Work required
Once every line below with "height" has been counted, state the total and nothing else.

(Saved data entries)
==================================================

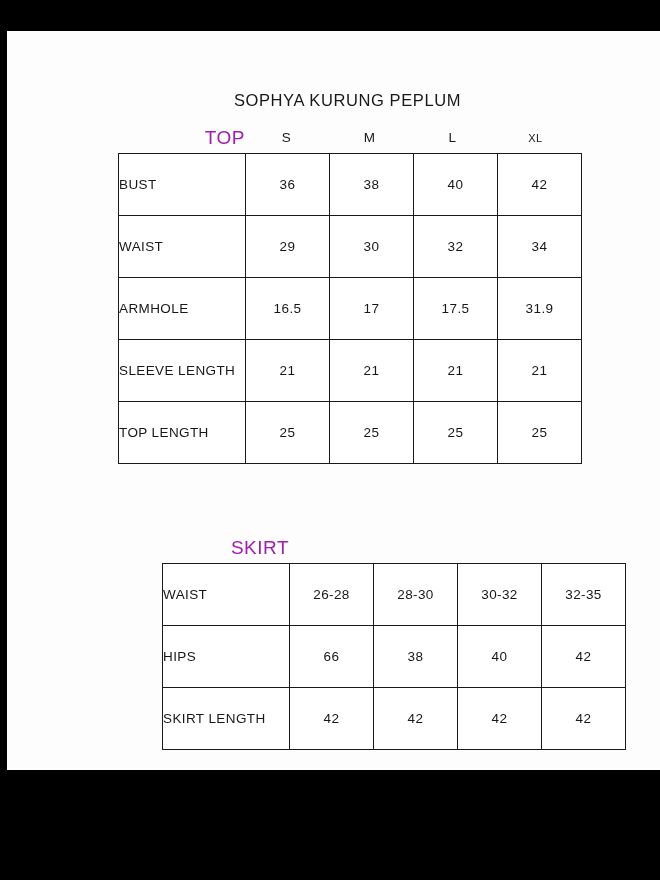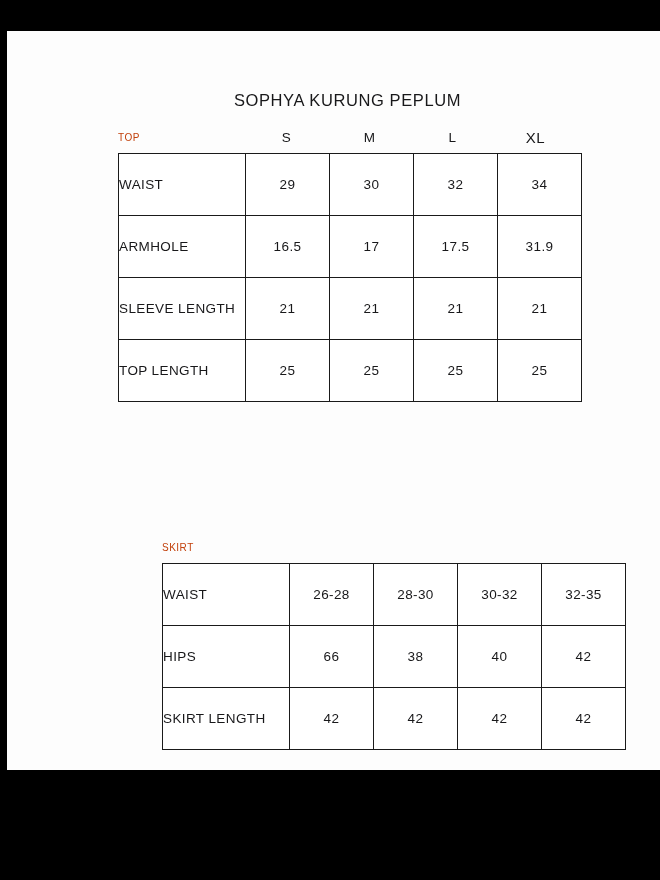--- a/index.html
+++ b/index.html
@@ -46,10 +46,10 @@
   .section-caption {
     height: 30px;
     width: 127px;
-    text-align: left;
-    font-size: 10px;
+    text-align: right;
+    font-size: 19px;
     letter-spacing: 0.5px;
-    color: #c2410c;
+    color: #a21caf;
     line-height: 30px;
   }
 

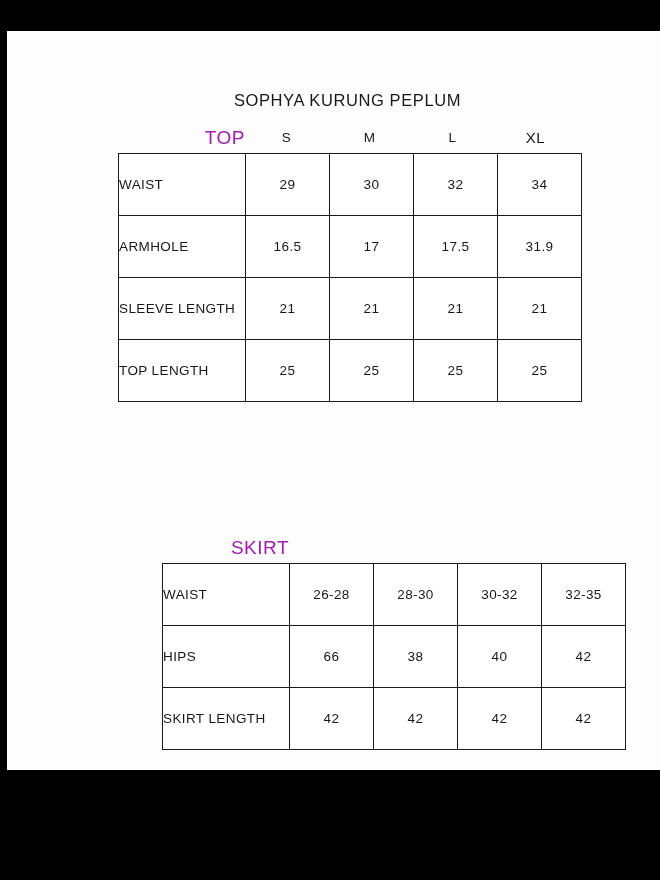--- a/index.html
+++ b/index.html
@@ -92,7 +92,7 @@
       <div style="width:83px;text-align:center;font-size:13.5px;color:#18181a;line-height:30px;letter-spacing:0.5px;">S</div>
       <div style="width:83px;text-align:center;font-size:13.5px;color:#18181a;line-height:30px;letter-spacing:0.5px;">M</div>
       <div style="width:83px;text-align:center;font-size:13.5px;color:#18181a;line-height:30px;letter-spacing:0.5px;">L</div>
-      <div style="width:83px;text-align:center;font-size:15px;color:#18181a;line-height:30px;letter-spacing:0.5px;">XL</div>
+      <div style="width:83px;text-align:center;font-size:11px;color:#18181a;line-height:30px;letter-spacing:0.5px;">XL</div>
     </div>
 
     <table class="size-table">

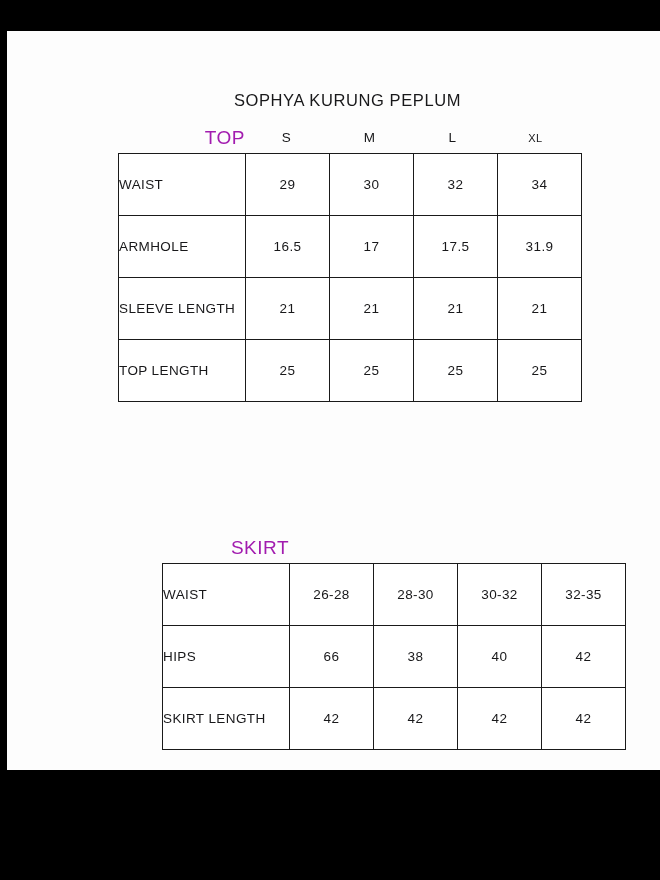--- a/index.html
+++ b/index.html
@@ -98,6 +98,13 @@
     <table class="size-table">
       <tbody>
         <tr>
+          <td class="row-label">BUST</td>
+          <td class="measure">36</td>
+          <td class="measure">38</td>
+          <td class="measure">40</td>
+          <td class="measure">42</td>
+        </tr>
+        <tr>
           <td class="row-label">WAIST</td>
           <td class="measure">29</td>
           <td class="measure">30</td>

==================================================

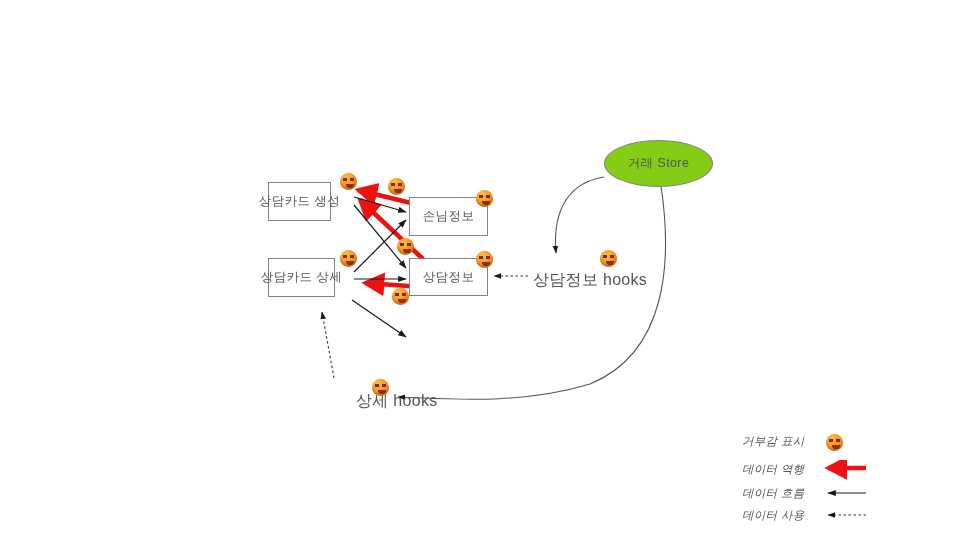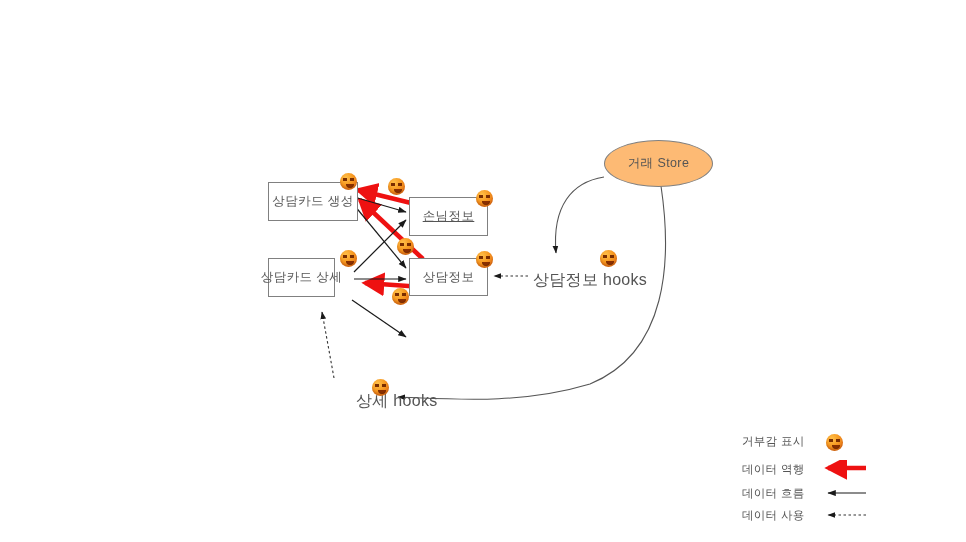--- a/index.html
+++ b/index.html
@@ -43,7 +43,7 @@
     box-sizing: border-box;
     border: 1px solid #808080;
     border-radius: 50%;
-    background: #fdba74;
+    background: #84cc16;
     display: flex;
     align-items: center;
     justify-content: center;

==================================================

Task response
7